Financial Guaranty Insurance Company
- Industry: Monoline bond insurer
- Founded: 1983
- Headquarters: United States

= Financial Guaranty Insurance Company =

American company

Financial Guaranty Insurance Company (FGIC) is an American monoline bond insurer established in 1983. It faced significant financial difficulties in 2008 which affected its ability to write new business.
The firm was acquired in December 2003 by a consortium of investors including PMI Group, The Blackstone Group, The Cypress Group and CIVC Partners.

As of March 24, 2009, it was rated "CC" by Standard & Poor's (S&P) and "Caa3" by Moody's Investors Service. Fitch Ratings had already withdrawn its rating, while Moody's announced it would remove its rating. The ratings are negative from both Moody's and Standard & Poor's.

On November 24, 2009, it was released that the New York Insurance Department ordered FGIC to suspend payment on all claims due. On June 11, 2012, the company was placed under rehabilitation by the Department.
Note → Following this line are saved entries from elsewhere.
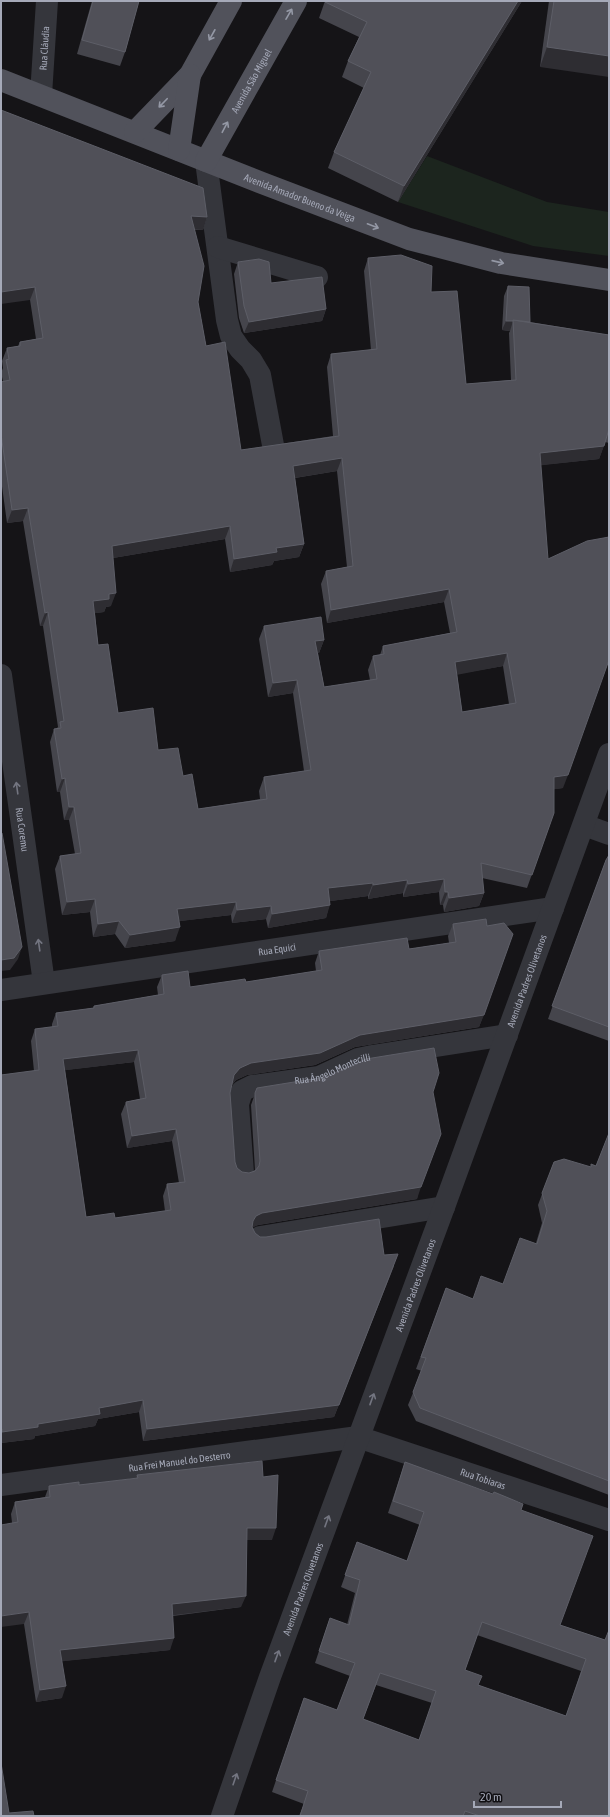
<svg xmlns="http://www.w3.org/2000/svg" width="610" height="1817" font-family="'Asap Condensed',sans-serif">
	<rect width="100%" height="100%" fill="#151417"/>
	<path fill="#1c251e" d="M427 156 547 202 609 212V256L533 246 398 202Z"/>
	<g fill="none" stroke-linecap="round" stroke-linejoin="round">
		<g stroke="#35363c" stroke-width="22">
			<path id="s1" d="M41 95 47 1"/>
			<path d="M206 161 227 320 231 336 240 349 251 360 260 375 273 445"/>
			<path d="M218 247 317 277"/>
			<path id="s2" d="M1 675 44 983"/>
			<path d="M584 825 609 834"/>
			<path id="s3" d="M1 990 553 908"/>
			<path id="s4" d="M243 1173 238 1104 242 1091 252 1086 319 1077 358 1059 372 1056 507 1035"/>
			<path d="M260 1237 444 1207"/>
			<path id="s5" d="M1 1485 358 1437 609 1520"/>
			<path id="s6" d="M222 1816 270 1677 444 1207 609 754"/>
		</g>
		<g stroke="#51525b" stroke-width="22">
			<path id="s7" d="M1 80 262 183 409 239 501 263 609 280"/>
			<path d="M135 132 190 75 231 1"/>
			<path d="M179 150 190 75"/>
			<path id="s8" d="M206 161 296 1"/>
		</g>
	</g>
	<g fill="#45454c" fill-rule="evenodd">
		<path d="M92 1H139L125 52 120 66 77 54Z"/>
		<path d="M325 1H522L398 202 328 168 334 152 364 88 342 77 348 61 359 37 319 18Z"/>
		<path d="M549 1H609L540 67Z"/>
		<path d="M1 110 207 217 203 230H195L198 302 206 346 241 450 333 436 327 367 331 354 371 350 364 271 368 258 431 292 466 384 511 380 509 333 510 331 502 330 504 296 508 286 530 322 609 335V443L605 442 599 459 540 465 563 788 554 789V813L527 888 482 878 484 893 479 906 444 912 443 905H440L439 892 403 897V893L368 899V896L330 901 326 918 268 928 266 919 232 923 231 915 179 921 175 941 125 948 115 934 93 937 90 912 62 915 55 869 60 856 75 854 69 820H64L60 792H57L50 742 54 729 57 728 58 727 43 626H40L23 521 7 523 1 479V382L3 381 1 373 3 368 2 361 7 348 18 346 20 342 36 339ZM337 471 347 567 326 571 321 584 327 623 444 602 450 633 383 646 380 655 373 656 368 670 370 680 324 687 318 653H319L324 640 264 626 259 639 268 697 293 693 304 771 264 777 259 791 260 799 198 809 183 776 158 750 118 713 98 645 95 613 104 612 106 607 111 606 113 558 225 539 230 572 272 565 274 561 299 557 304 544 295 478ZM503 666 509 704 462 712 457 674Z"/>
		<path d="M238 262 271 283 326 309 322 321 244 333 239 318 234 274Z"/>
		<path d="M609 855V1041L548 1019 606 860Z"/>
		<path d="M453 924 487 926 513 934 479 1027 355 1047 315 1065 247 1075 236 1080 232 1085 230 1093 235 1162 237 1168 242 1172 249 1173 255 1170 251 1105 257 1088 433 1092 417 1199 258 1225 252 1227 255 1233 260 1237 384 1255 394 1266 334 1417 143 1441 139 1412 98 1419 95 1426 35 1436 34 1439 1 1443V1075L34 1071 31 1041 35 1029 52 1027V1024L56 1013 93 1008 94 1006 158 995 157 987 162 975 190 987 246 982 316 971 315 963 319 951 409 949 449 943 448 936ZM134 1062 140 1099 126 1102 121 1114 127 1148 172 1141 179 1183 167 1184 163 1196 165 1211 115 1218 86 1217 65 1070Z"/>
		<path d="M609 1133V1495L416 1421 408 1405 422 1371 416 1369 446 1288 473 1299 503 1284 536 1243 542 1223 538 1205 554 1162 591 1167V1164L596 1166Z"/>
		<path d="M405 1462 521 1510 560 1625 605 1640 609 1816H299L304 1804 272 1792 304 1698 337 1710 350 1676 315 1663 330 1618 347 1625 355 1593 341 1587 357 1542 407 1561 420 1525 388 1513ZM477 1635 581 1671 566 1716 478 1685 465 1670ZM376 1685 432 1703 419 1740 363 1719Z"/>
		<path d="M137 1475 272 1540H246L241 1607 173 1616 170 1650 62 1661V1698L36 1702 24 1624 11 1514 15 1502 45 1497 49 1486 79 1485 136 1479Z"/>
	</g>
	<g fill="#2e2d32">
		<path d="M518 1H522L398 202 404 186Z"/>
		<path d="M547 47 609 56V77L540 67Z"/>
		<path d="M191 216 207 217 203 230 186 229Z"/>
		<path d="M35 287 30 300 1 304V292Z"/>
		<path d="M326 309 322 321 244 333 249 322Z"/>
		<path d="M506 321H513L510 331 502 330Z"/>
		<path d="M604 446 599 459 535 466 540 453Z"/>
		<path d="M342 458 337 471 288 479 293 466Z"/>
		<path d="M28 508 23 521 7 523 12 510Z"/>
		<path d="M230 526 225 539 107 559 112 546Z"/>
		<path d="M304 544 299 557 274 561 272 565 230 572 234 559 276 548Z"/>
		<path d="M449 589 444 602 327 623 331 610Z"/>
		<path d="M116 593 111 606 106 607 104 612 89 614 93 601 109 594Z"/>
		<path d="M48 612 43 626H40L45 613Z"/>
		<path d="M324 640 319 653 311 654 315 641Z"/>
		<path d="M507 653 503 666 451 676 455 662Z"/>
		<path d="M297 680 293 693 268 697 273 683Z"/>
		<path d="M568 775 563 788 549 790 554 777Z"/>
		<path d="M65 778 60 792H57L62 779Z"/>
		<path d="M69 807H74L69 820H64Z"/>
		<path d="M444 879 439 892 403 897 408 884Z"/>
		<path d="M407 880 403 893 368 899 373 885Z"/>
		<path d="M373 883 368 896 324 902 328 888Z"/>
		<path d="M445 892H448L443 905H440Z"/>
		<path d="M484 893 479 906 444 912 449 898Z"/>
		<path d="M95 899 90 912 62 915 67 902Z"/>
		<path d="M236 902 231 915 173 922 177 909Z"/>
		<path d="M330 905 326 918 268 928 272 914Z"/>
		<path d="M271 906 266 919 232 923 237 910Z"/>
		<path d="M119 921 115 934 93 937 98 924Z"/>
		<path d="M180 927 175 941 125 948 130 935Z"/>
		<path d="M22 947 18 959 10 970 1 971V960Z"/>
		<path d="M484 1015 479 1027 355 1047 315 1065 247 1075 236 1080 230 1087 234 1075 240 1068 251 1063 360 1035Z"/>
		<path d="M138 1050 134 1062 59 1071 63 1059Z"/>
		<path d="M176 1129 172 1141 127 1148 132 1136Z"/>
		<path d="M421 1187 417 1199 258 1225 252 1228 253 1221 256 1216 262 1213Z"/>
		<path d="M398 1254 334 1417 143 1441 147 1429Z"/>
		<path d="M143 1400 139 1412 98 1419 95 1426 35 1436 34 1439 1 1443V1435L2 1432 38 1424 99 1408Z"/>
		<path d="M247 1528H276L272 1540H242Z"/>
		<path d="M246 1596 241 1607 167 1616 172 1604Z"/>
		<path d="M29 1612 24 1624 1 1627V1616Z"/>
		<path d="M174 1638 170 1650 56 1662 60 1650Z"/>
		<path d="M66 1686 62 1698 36 1702 40 1690Z"/>
	</g>
	<g fill="#505058" stroke="#5d5e67" fill-rule="evenodd">
		<path d="M93 1H139L125 52 82 40Z"/>
		<path d="M325 1H518L404 186 334 152 371 72 348 61 367 22 325 2Z"/>
		<path d="M554 1H609V56L547 47Z"/>
		<path d="M1 110 203 188 207 217 191 216 204 266 198 302 206 346 225 342 241 450 339 436 331 354 377 349 368 258 401 255 432 266 431 292 457 291 466 384 516 380 513 320 609 335V429L604 446 540 453 548 559 587 541 609 537V660L568 775 554 777V813L532 875 481 863 484 893 449 898 448 892H445L444 879 408 884 407 880 373 885V883L328 888 330 905 272 914 271 906 237 910 236 902 177 909 180 927 130 935 119 921 98 924 95 899 67 902 60 856 81 853 74 807H69L65 778 62 779 54 729 61 728 60 722 64 721 48 612 45 613 28 508 12 510 1 434V382L10 380 6 360 9 359 7 348 20 346V342L43 338 35 287 1 292ZM342 458 353 566 326 571 331 610 449 589 457 632 383 646 384 654 373 656 377 679 324 687 315 641 324 640 321 617 264 626 273 683 297 680 311 770 264 777 267 799 198 809 192 774 183 776 178 748 158 750 153 708 118 713 108 644 98 645 93 601 109 599V594L116 593 112 546 230 526 234 559 277 552 276 548 304 544 293 466ZM507 653 516 703 462 712 455 662Z"/>
		<path d="M259 259 269 262 271 283 322 277 326 309 249 322 244 306 238 262Z"/>
		<path d="M508 286 529 287 530 322 513 320V321H506Z"/>
		<path d="M1 833H2L22 947 14 958 1 960Z"/>
		<path d="M609 855V1027L552 1006 606 860Z"/>
		<path d="M486 919 487 926 504 923 513 934 484 1015 360 1035 320 1053 251 1063 240 1068 234 1075 230 1093 235 1162 237 1168 242 1172 249 1173 255 1171 259 1166 260 1161 255 1093 257 1088 325 1077 366 1059 434 1048 439 1073 433 1092 441 1134 421 1187 262 1213 256 1216 253 1221 252 1227 255 1233 260 1237H266L379 1219 384 1255 398 1254 339 1405 147 1429 143 1400 99 1408 100 1414 38 1424V1427L2 1432V1429H1V1075L39 1070 35 1029 58 1026 56 1013 94 1008V1006L164 994 162 975 188 971 190 987 245 979 246 982 322 970 319 951 407 938 409 949 456 942 453 924ZM138 1050 146 1098 126 1102 132 1136 176 1129 185 1182 167 1184 171 1210 115 1218 114 1213 86 1217 63 1059Z"/>
		<path d="M609 1133V1481L420 1408 413 1392 426 1358 421 1357 446 1288 473 1299 481 1276 503 1284 520 1238 537 1244 547 1211 542 1193 554 1162 564 1159 591 1167V1164L596 1166Z"/>
		<path d="M262 1461 263 1477 278 1475 276 1528H247L246 1596 172 1604 174 1638 60 1650 66 1686 40 1690 29 1612 1 1616V1525L18 1522 15 1502 50 1497 49 1486 79 1482V1485L138 1478 137 1475Z"/>
		<path d="M405 1462 493 1494 494 1492 523 1504 521 1510 593 1536 560 1625 605 1640 609 1630V1816H480L465 1811 463 1816H300L308 1791 276 1780 304 1698 337 1710 355 1663 319 1651 330 1618 349 1625 360 1580 345 1575 357 1542 407 1561 424 1512 393 1501ZM482 1622 586 1659 566 1716 478 1685 482 1676 465 1670ZM380 1673 436 1691 419 1740 363 1719Z"/>
		<path d="M1 1763 9 1813 33 1811 34 1816H1Z"/>
	</g>
	<defs><path id="oneway-shaft" d="M-6 0H5M1.5-3L5.5 0L1.5 3" fill="none" stroke-width="1.6" stroke-linecap="round" stroke-linejoin="round"/></defs>
	<g stroke="#9498a5">
		<use href="#oneway-shaft" transform="translate(289 14) rotate(-60)"/>
		<use href="#oneway-shaft" transform="translate(212 35) rotate(119)"/>
		<use href="#oneway-shaft" transform="translate(163 103) rotate(134)"/>
		<use href="#oneway-shaft" transform="translate(225 127) rotate(-62)"/>
		<use href="#oneway-shaft" transform="translate(373 226) rotate(21)"/>
		<use href="#oneway-shaft" transform="translate(498 262) rotate(13)"/>
	</g>
	<g stroke="#737580">
		<use href="#oneway-shaft" transform="translate(17 788) rotate(-98)"/>
		<use href="#oneway-shaft" transform="translate(39 945) rotate(-98)"/>
		<use href="#oneway-shaft" transform="translate(372 1399) rotate(-70)"/>
		<use href="#oneway-shaft" transform="translate(327 1521) rotate(-70)"/>
		<use href="#oneway-shaft" transform="translate(277 1656) rotate(-70)"/>
		<use href="#oneway-shaft" transform="translate(235 1779) rotate(-71)"/>
	</g>
	<g text-anchor="middle" dominant-baseline="central" stroke-width="3" stroke-linejoin="round" paint-order="stroke">
		<g font-size="10" fill="#a5a9b8" stroke="#100f12">
			<text stroke="none"><textPath href="#s1" startOffset="47">Rua Cláudia</textPath></text>
			<text stroke="none"><textPath href="#s8" startOffset="92">Avenida São Miguel</textPath></text>
			<text stroke="none"><textPath href="#s7" startOffset="321">Avenida Amador Bueno da Veiga</textPath></text>
			<text stroke="none"><textPath href="#s2" startOffset="156">Rua Coremu</textPath></text>
			<text stroke="none"><textPath href="#s3" startOffset="279">Rua Equici</textPath></text>
			<text stroke="none"><textPath href="#s6" startOffset="889">Avenida Padres Olivetanos</textPath></text>
			<text stroke="none"><textPath href="#s4" startOffset="177">Rua Ângelo Montecilli</textPath></text>
			<text stroke="none"><textPath href="#s6" startOffset="565">Avenida Padres Olivetanos</textPath></text>
			<text stroke="none"><textPath href="#s5" startOffset="180">Rua Frei Manuel do Desterro</textPath></text>
			<text stroke="none"><textPath href="#s5" startOffset="492">Rua Tobiaras</textPath></text>
			<text stroke="none"><textPath href="#s6" startOffset="241">Avenida Padres Olivetanos</textPath></text>
		</g>
	</g>
	<rect width="610" height="1817" fill="none" stroke="#a5a9b8" stroke-width="4"/>
	<path d="M474 1801v6h87v-6" fill="none" stroke="#a5a9b8" stroke-width="2"/>
	<text x="480" y="1801" font-size="12" fill="#a5a9b8" stroke="#100f12" stroke-width="3" paint-order="stroke">20 m</text>
</svg>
On April 9, 2014, the Detroit News reported that FGIC without any City of Detroit or court involvement had solicited bids for the Detroit Institute of Arts collection. The city had previously hired Christie's to estimate the value and worked out a plan with philanthropic groups in Michigan to preserve one of the nation's best art collections.

Six months later, on October 16, lawyers for FGIC and Detroit disclosed in court that they had reached a settlement of FGIC's claims against the city. Under the deal, which must still be approved by the court along with other issues in the Detroit bankruptcy, the city and the state of Michigan would pay for the demolition of Joe Louis Arena, currently home to the Detroit Red Wings of the NHL. The arena site is planned to be available for transfer in 2017 when the Red Wings move into Little Caesars Arena. FGIC would then receive the arena site and an adjacent parking lot, giving the company nearly 9 acres (3.6 ha) that it would then redevelop.